▸ **Texte d'étude**:
━━━━━━━━━━━━━━━━
Vous avez commencé à écrire ce livre pendant la guerre civile algérienne des années 90. Avez-vous trouvé des correspondances entre votre expérience de soldat français en Algérie et ce conflit contemporain ?
Claude Sales Quand vous reveniez d’Algérie, personne ne vous posait de questions. Et vous-même n’aviez pas très envie de raconter. Les gens en avaient marre. C’était le début des Trente Glorieuses. Je me rappelle en avoir parlé à des copains qui écoutaient d’une oreille distraite et répondaient : « Maintenant, il va falloir passer à autre chose. » Ce qui a déclenché l’écriture du livre, c’est ce qu’on a appelé la deuxième guerre d’Algérie, la guerre civile. Les images que je voyais à la télévision me renvoyaient en permanence à ce que j’avais vécu : les hommes assassinés, les femmes se rassemblant, les gamins… M’est revenue une phrase que m’avait dite Taïeb pendant un tour de garde : « Tu perdras la guerre, mais après, nous nous battrons entre nous. » Je ne sais pas ce qu’il a voulu dire exactement, mais c’était assez prémonitoire.
Comment vivez-vous aujourd’hui l’irruption de la question coloniale dans l’espace politique français ?
Philippe Faucon La loi du 23 février 2005, avec son article 4 demandant que soient reconnus les « aspects positifs » de la colonisation, est absurde. Elle est rédigée de manière tellement grossière et aberrante, elle exprime un tel autisme, une telle rancune, un tel aveuglement qu’on a presque du mal à y croire. L’épisode de la colonisation, qui commence à être quelque chose d’assez lointain, reste passionnel. Il y a des mémoires différentes de ces événements. Quelquefois, elles s’excluent mutuellement, restent en conflit. Quand j’aborde La Trahison au cinéma, c’est aussi parce que ça me renvoie à aujourd’hui. Quand Roque affirme à Taïeb : « Le général de Gaulle l’a promis, il n’y a plus en Algérie que des Français à part entière », et que Taïeb répond : « Les gens ici n’ont pas l’habitude qu’on les appelle des Français, ils sont plus habitués à ce qu’on les traite de bougnoules », c’est quelque chose qui pourrait être dit par un gamin des cités.
━━━━━━━━━━━━━━━━
▸ **Extraits de données**:
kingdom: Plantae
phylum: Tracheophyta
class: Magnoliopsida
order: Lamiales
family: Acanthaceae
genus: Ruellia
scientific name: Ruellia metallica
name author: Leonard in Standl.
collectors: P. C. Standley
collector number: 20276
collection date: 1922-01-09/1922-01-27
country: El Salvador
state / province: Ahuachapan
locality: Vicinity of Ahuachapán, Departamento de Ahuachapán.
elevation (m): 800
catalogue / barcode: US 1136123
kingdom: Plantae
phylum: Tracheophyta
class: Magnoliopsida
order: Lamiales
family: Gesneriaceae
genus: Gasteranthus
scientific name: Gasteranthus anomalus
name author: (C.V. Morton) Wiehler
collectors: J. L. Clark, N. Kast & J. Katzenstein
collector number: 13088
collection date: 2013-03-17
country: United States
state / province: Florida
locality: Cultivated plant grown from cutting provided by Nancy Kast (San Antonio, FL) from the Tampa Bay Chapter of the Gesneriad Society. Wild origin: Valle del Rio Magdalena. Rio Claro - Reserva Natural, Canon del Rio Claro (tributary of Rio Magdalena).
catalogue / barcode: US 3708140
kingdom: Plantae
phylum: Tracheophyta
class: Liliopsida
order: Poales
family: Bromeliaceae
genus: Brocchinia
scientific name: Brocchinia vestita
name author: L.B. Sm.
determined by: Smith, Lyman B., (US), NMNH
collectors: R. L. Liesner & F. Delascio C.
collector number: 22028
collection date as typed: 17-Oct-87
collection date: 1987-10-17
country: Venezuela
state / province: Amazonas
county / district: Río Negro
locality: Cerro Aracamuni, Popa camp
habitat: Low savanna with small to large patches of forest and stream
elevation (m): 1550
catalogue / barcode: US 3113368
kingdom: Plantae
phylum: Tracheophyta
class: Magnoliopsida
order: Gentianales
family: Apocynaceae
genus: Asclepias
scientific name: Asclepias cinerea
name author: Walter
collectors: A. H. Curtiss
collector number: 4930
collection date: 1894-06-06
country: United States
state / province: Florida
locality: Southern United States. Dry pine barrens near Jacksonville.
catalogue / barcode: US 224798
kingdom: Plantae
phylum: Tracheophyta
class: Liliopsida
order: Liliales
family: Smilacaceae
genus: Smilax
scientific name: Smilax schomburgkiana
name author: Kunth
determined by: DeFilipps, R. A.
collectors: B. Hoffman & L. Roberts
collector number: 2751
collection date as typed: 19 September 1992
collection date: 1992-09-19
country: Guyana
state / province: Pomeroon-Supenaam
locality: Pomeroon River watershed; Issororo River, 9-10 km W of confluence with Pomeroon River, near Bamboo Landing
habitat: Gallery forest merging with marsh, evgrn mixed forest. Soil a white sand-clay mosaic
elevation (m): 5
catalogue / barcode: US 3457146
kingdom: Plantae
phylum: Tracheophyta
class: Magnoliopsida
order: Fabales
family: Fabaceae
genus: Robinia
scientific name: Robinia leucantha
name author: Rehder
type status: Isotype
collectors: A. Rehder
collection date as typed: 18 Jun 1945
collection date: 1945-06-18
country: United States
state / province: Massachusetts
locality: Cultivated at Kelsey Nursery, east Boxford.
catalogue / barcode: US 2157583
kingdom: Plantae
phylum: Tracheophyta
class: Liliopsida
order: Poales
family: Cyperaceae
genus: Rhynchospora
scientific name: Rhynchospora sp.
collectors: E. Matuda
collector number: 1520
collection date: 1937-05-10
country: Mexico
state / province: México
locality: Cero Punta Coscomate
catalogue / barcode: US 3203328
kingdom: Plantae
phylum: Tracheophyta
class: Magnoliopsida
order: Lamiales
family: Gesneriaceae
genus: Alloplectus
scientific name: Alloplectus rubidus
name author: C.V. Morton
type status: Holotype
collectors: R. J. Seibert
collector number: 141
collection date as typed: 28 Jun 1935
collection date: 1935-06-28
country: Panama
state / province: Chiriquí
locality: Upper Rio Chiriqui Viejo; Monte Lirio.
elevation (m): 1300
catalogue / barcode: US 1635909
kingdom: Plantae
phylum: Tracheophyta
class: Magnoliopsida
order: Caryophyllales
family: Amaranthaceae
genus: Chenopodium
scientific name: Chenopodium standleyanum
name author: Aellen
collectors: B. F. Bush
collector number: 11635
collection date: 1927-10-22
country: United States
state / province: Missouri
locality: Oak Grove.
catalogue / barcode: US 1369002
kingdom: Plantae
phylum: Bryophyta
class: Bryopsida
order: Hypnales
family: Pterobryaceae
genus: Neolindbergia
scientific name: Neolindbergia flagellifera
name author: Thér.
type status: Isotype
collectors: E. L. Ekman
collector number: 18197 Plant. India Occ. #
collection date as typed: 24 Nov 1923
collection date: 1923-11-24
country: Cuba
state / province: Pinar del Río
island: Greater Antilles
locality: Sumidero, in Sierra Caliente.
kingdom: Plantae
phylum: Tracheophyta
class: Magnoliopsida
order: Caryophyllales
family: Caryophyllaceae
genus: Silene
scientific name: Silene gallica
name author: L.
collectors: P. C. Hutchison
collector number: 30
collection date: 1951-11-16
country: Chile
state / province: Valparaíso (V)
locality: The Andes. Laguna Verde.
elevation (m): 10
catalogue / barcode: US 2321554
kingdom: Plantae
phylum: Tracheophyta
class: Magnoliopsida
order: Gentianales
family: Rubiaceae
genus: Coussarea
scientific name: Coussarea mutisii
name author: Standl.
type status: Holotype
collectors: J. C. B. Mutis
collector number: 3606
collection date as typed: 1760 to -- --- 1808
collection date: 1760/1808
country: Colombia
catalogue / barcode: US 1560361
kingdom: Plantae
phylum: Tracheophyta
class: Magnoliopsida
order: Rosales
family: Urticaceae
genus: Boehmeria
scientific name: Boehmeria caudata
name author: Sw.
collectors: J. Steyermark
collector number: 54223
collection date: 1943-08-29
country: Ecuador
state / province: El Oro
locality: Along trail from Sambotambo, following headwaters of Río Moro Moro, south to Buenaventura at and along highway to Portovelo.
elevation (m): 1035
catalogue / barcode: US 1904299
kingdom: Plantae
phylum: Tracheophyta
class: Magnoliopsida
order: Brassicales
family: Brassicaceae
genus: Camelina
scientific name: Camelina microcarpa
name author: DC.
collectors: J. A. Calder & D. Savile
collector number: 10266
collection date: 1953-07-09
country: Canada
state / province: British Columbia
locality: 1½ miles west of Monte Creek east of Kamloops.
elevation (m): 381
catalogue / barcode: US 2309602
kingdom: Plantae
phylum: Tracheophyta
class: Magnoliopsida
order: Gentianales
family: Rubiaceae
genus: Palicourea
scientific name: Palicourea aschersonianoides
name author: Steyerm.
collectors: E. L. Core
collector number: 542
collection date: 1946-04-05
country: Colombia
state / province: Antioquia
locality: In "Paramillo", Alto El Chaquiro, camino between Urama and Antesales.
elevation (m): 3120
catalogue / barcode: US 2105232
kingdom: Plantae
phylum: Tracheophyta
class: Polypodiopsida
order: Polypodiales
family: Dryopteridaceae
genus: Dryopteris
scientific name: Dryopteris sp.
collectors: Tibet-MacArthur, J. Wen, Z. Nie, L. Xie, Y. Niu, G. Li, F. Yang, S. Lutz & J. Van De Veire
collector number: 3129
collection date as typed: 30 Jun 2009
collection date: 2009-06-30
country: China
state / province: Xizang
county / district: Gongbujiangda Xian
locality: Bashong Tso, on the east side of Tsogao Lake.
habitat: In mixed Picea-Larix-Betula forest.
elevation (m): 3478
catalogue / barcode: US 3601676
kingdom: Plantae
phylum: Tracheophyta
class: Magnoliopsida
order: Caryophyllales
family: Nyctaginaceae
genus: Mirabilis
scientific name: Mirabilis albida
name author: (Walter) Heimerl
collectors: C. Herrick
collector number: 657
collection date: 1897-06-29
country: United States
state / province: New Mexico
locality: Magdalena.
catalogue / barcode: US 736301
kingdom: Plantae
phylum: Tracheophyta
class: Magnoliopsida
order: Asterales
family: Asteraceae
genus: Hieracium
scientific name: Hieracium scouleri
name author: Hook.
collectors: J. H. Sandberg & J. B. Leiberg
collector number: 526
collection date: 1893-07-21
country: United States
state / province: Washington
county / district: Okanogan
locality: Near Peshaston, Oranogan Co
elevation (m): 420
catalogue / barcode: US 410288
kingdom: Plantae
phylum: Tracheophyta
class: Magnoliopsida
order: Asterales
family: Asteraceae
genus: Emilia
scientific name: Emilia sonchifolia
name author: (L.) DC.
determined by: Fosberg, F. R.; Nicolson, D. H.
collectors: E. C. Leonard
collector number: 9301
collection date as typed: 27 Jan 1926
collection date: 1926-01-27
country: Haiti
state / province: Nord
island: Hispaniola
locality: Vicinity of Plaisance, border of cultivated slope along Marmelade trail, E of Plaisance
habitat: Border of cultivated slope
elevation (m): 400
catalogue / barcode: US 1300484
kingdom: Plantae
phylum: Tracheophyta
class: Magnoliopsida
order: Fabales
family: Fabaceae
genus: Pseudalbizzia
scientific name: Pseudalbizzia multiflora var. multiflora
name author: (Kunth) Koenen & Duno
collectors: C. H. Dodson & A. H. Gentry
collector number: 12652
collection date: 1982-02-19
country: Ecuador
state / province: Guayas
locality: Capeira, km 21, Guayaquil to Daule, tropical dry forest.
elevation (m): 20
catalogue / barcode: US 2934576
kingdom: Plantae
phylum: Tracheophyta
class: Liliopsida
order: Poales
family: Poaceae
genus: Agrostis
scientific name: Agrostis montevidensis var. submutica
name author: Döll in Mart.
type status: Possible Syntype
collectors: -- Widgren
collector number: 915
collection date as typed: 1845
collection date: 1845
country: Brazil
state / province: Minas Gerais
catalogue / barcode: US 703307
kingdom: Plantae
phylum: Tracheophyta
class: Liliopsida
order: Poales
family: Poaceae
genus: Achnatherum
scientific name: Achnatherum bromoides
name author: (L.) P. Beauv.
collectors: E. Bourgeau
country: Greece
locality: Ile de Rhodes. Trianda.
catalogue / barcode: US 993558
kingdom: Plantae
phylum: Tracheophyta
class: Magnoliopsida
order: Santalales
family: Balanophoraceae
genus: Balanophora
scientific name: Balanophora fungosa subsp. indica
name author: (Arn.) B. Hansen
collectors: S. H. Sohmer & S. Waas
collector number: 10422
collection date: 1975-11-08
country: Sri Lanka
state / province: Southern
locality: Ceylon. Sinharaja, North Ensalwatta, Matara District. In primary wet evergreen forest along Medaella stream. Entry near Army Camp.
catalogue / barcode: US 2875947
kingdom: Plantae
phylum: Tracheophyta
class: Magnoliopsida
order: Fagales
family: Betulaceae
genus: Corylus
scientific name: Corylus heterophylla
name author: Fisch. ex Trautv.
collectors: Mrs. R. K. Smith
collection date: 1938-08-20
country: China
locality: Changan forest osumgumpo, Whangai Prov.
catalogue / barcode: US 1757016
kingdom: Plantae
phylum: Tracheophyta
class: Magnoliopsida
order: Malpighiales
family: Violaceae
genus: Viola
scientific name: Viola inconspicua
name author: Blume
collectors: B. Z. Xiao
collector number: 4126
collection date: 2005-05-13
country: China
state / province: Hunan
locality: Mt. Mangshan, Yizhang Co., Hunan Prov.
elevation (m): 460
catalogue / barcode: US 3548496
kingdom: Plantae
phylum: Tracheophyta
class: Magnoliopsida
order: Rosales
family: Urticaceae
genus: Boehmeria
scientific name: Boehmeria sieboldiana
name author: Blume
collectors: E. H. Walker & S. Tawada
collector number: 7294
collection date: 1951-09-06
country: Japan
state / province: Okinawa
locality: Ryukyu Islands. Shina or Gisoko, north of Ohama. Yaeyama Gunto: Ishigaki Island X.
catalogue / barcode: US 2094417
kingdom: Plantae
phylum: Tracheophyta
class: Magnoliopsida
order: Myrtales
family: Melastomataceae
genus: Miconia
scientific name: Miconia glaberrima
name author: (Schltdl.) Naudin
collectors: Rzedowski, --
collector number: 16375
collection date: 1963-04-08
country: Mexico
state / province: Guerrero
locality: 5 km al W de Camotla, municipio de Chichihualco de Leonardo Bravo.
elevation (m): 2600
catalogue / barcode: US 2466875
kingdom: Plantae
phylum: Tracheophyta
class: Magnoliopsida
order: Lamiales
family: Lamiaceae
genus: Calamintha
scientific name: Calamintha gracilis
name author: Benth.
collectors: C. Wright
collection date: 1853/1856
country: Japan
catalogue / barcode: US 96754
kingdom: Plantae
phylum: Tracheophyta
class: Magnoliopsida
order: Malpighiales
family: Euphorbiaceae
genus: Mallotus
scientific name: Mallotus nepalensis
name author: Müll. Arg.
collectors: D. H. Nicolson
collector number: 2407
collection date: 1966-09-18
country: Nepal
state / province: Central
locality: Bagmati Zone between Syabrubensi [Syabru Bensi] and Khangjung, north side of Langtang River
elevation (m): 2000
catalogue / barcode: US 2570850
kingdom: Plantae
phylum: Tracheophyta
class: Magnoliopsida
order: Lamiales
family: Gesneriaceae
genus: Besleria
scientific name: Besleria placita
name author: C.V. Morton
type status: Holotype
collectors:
━━━━━━━━━━━━━━━━
▸ **Explorer le document**:
**A.** Dans l'entretien sur la guerre d'Algérie, mettez sous forme de liste le paragraphe qui commence par « Quand vous reveniez d'Algérie ». Gardez ses faits principaux.
**B.** Reprenez l'entretien sur la guerre d'Algérie après sa dernière phrase et écrivez-en la suite.

▸ **Vos réponses écrites**:
**A.**
- Au retour d'Algérie, personne ne posait de questions, et on n'avait pas très envie de raconter : les gens en avaient assez, c'était le début des Trente Glorieuses.
- Les copains écoutaient d'une oreille distraite et répondaient qu'il allait falloir passer à autre chose.
- L'écriture du livre a été déclenchée par la guerre civile, appelée la deuxième guerre d'Algérie. Les images vues à la télévision (les hommes assassinés, les femmes qui se rassemblaient, les gamins) renvoyaient sans cesse à ce qui avait été vécu.
- Une phrase de Taïeb, dite pendant un tour de garde, est revenue : « Tu perdras la guerre, mais après, nous nous battrons entre nous. » Son sens exact reste incertain, mais elle était assez prémonitoire.

**B.**
Claude Sales Le film est sur le fil du rasoir. Il peut inviter à la confrontation et au dialogue. Ce qui me frappe aujourd’hui, c’est une énorme confusion entre mémoire et histoire. En rentrant d’Algérie, je suis devenu journaliste pour le France Soir de Pierre Lazareff. J’y suis resté douze ans. Puis j’ai travaillé au Point, à France Inter, au Monde, et à Télérama. Est-ce que les journalistes et les politiques ont mal suivi ces questions jusqu’à présent ? Oui, c’est vrai. C’est une responsabilité collective. Quand vous voyez que c’est un hebdomadaire suisse qui a envoyé des correspondants permanents dans les banlieues françaises après les émeutes… Et pourquoi pas les journalistes du Monde, du Figaro et de Libé ? ||
Propos recueillis par J. L.
La Trahison de Claude Sales (Seuil), 92 pages, 7,50 e.